*Exercise:* Please report each line in the material below that includes "branch".

*Supplied data:*
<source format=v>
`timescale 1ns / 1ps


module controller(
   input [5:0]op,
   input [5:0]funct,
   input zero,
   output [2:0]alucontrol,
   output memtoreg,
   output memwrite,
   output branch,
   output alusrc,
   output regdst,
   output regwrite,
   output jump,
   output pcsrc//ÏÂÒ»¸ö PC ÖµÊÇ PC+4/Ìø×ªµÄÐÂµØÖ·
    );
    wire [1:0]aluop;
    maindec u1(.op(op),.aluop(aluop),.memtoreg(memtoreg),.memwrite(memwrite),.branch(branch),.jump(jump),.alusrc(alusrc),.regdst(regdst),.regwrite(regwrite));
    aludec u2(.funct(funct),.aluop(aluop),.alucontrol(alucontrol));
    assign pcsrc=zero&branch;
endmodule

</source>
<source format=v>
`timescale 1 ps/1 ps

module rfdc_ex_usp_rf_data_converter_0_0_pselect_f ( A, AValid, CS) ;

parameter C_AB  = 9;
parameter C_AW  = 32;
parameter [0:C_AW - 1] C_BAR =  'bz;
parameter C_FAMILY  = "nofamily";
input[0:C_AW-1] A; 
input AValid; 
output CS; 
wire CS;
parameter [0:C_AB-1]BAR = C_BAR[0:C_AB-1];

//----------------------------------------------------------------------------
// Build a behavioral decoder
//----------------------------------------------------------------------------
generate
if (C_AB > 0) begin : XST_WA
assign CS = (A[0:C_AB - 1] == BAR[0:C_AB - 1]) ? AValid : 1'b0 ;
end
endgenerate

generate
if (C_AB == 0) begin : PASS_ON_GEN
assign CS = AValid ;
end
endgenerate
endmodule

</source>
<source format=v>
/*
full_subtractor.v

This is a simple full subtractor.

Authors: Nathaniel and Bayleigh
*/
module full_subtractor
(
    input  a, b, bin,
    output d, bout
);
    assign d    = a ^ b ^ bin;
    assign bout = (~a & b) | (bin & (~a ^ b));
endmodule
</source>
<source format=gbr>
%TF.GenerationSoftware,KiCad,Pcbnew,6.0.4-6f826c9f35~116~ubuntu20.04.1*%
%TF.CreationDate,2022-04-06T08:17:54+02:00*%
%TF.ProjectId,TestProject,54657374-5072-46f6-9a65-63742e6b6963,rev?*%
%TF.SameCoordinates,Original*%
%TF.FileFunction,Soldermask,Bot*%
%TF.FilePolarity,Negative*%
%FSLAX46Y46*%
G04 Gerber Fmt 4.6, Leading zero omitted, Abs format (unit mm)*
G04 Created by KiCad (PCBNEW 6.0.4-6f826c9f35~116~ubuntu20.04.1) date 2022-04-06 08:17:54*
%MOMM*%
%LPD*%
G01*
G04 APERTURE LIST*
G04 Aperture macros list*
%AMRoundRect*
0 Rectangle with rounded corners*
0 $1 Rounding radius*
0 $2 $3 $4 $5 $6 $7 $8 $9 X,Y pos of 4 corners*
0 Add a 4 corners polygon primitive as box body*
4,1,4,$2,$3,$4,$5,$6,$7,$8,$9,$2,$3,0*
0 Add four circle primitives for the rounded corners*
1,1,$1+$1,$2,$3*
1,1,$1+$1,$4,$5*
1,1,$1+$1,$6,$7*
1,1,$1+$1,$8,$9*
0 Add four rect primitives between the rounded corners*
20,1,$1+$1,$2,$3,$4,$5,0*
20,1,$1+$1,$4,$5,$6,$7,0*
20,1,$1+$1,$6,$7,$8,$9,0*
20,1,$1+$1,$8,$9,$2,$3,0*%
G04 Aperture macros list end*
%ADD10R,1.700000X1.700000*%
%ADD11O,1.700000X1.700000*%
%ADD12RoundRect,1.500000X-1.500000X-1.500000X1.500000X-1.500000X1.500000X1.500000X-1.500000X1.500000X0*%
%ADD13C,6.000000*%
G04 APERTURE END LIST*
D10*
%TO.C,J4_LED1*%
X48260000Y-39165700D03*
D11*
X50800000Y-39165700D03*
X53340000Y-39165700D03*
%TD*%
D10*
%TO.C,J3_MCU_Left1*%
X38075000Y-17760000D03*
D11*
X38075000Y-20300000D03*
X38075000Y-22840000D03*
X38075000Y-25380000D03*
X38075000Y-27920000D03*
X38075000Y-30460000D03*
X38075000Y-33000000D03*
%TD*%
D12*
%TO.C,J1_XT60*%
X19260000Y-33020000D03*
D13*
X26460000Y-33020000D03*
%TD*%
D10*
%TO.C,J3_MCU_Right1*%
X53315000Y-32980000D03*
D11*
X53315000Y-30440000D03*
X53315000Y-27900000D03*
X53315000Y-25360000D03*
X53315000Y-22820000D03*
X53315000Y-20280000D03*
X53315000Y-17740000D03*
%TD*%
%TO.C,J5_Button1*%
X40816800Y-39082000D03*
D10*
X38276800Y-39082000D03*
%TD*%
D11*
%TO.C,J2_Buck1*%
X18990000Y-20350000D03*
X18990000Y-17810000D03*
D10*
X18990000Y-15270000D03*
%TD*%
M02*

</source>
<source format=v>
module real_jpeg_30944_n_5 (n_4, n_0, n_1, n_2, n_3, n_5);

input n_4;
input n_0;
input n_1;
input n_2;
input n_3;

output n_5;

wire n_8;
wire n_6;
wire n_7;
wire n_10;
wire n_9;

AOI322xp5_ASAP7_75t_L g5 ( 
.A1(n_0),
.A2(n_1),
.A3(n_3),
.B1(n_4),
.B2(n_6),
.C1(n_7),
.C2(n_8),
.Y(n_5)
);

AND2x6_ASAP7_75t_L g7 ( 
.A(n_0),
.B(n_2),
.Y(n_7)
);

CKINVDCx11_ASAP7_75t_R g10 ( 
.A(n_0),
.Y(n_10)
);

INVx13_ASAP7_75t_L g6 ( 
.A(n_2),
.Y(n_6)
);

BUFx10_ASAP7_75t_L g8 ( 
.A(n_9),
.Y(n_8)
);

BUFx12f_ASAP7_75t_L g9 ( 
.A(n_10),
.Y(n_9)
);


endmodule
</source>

...

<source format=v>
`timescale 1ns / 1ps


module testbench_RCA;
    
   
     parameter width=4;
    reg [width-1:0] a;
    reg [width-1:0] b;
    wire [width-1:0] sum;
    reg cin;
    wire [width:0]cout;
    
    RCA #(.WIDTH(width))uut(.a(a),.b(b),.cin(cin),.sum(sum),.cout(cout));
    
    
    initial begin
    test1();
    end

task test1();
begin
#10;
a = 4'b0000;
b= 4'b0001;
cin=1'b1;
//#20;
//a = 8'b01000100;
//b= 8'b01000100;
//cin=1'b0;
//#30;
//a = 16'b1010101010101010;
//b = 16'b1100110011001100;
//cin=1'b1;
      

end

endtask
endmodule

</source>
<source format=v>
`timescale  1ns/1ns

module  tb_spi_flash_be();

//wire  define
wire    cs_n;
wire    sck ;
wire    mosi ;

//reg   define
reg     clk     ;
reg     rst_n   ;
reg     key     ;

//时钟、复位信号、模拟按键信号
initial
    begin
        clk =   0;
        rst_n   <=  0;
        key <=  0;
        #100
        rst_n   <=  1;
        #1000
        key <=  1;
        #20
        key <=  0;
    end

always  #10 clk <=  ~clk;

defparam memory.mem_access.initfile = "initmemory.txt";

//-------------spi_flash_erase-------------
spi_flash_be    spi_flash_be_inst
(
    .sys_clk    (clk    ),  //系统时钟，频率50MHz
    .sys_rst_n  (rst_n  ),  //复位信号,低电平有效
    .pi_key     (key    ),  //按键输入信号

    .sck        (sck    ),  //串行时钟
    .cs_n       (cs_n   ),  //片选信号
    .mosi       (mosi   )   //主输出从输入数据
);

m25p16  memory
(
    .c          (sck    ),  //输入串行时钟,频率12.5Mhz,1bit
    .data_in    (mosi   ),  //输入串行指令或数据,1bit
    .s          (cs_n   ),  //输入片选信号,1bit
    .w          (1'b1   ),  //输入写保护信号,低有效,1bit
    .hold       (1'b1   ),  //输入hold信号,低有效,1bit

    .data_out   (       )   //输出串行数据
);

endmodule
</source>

---

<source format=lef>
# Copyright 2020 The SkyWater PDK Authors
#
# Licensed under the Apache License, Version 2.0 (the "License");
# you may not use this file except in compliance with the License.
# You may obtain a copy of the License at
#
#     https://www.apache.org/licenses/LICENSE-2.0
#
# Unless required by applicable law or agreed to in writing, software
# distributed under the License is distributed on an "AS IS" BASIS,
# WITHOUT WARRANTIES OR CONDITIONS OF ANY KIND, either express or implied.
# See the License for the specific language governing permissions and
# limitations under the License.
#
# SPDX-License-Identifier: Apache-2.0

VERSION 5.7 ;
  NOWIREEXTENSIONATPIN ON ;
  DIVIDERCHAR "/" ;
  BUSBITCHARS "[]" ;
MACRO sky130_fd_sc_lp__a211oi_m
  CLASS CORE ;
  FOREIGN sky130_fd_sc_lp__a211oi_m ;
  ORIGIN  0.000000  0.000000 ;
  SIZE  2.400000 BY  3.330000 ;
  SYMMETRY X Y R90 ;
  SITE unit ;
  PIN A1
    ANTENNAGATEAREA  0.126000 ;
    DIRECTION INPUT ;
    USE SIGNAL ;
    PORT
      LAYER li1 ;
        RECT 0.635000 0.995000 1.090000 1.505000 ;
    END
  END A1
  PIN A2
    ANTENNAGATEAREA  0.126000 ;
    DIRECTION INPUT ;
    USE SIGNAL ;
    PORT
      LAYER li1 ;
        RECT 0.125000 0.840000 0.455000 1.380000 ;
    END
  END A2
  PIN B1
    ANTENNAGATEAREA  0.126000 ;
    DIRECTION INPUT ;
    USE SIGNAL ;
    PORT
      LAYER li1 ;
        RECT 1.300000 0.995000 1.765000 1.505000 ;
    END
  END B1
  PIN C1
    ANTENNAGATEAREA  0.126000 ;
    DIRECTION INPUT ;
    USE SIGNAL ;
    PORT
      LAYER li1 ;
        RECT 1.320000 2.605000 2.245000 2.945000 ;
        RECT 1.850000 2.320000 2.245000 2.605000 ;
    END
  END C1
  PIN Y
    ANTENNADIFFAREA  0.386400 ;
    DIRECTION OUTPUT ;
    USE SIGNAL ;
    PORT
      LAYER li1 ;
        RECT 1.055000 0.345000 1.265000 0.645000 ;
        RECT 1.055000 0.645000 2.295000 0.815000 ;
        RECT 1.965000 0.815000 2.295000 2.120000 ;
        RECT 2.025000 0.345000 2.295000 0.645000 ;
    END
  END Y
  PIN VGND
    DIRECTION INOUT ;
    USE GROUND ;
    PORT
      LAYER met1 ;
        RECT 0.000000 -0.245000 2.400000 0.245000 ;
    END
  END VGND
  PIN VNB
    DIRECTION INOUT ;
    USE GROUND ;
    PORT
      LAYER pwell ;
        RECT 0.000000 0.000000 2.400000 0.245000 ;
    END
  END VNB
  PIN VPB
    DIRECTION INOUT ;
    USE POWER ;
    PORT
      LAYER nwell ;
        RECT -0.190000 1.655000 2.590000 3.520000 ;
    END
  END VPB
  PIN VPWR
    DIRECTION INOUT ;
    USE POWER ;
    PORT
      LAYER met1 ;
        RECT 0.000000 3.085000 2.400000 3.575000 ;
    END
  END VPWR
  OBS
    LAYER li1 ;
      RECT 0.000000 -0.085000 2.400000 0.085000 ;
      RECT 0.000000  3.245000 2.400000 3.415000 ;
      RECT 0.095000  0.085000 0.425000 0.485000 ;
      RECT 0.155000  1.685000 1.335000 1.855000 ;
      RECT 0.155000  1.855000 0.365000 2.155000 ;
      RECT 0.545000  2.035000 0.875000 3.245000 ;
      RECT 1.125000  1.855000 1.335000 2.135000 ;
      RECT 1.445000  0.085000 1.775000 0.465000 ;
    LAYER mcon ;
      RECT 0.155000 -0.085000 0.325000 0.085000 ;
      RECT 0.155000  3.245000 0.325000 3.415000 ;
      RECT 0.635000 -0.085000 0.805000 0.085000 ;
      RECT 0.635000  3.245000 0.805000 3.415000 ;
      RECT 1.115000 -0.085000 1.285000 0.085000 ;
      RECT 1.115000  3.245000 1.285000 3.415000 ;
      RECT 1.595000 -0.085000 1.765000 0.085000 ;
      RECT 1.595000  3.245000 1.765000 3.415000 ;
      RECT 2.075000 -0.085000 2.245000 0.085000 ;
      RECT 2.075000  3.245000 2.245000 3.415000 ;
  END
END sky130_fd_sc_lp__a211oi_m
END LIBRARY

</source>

*Reply to the exercise:*
   output branch,
    maindec u1(.op(op),.aluop(aluop),.memtoreg(memtoreg),.memwrite(memwrite),.branch(branch),.jump(jump),.alusrc(alusrc),.regdst(regdst),.regwrite(regwrite));
    assign pcsrc=zero&branch;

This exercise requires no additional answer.